The team at Hyland’s had no concern with the athlete’s commitment. They loved his story and his connection to the race and brought him on board.
“It was a great trip,” Fitzgerald said Monday from his parent’s New Hampshire home. “Hyland’s had a whole agenda for us. It was kind of cool, we were wined and dined. We really got the VIP treatment.”
Fitzgerald spent Saturday positioned at the race expo signing his recently released book, “How Bad Do You Want It?” before taking in a Red Sox game at Fenway Park. Sunday was spent resting his legs and hydrating.
“It was warm,” he said of the Boston start line. “I felt like I had my legs back, but it was too warm to go with Plan A. So, I ran the best that I could.”
The ‘best that he could,’ was a finish time of 2:56:18 (an average mile pace time of 6 minutes, 43 seconds).

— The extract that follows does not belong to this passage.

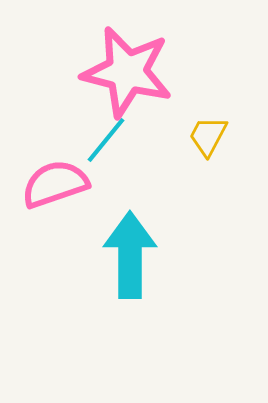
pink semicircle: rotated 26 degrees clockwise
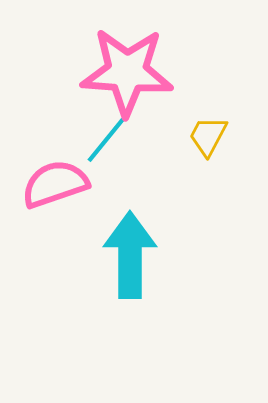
pink star: rotated 10 degrees counterclockwise
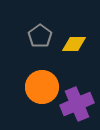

“There’s so many good runners at Boston,” he continued. “I just wanted elbow room. It was a tough race; the course doesn’t suit me now any more than it did in 2009.”
Still, he felt he prepared well for the experience.
“Everything I hoped would make a difference did,” he said of his race strategy. “The last few miles I felt I had energy to burn but my legs were just done. For me being able to see it through and get to the finish line, I have a lot of gratitude for that.”
Fitzgerald currently resides in Oakdale with his wife Nataki. He continues to write as well as works as a certified nutritionist and a fitness consultant. Additional information on Fitzgerald can be found at www.mattfitzgerald.org.
“The Boston Marathon has just huge personal significance to me,” he concluded. “I’m really grateful to Hyland’s for this opportunity.”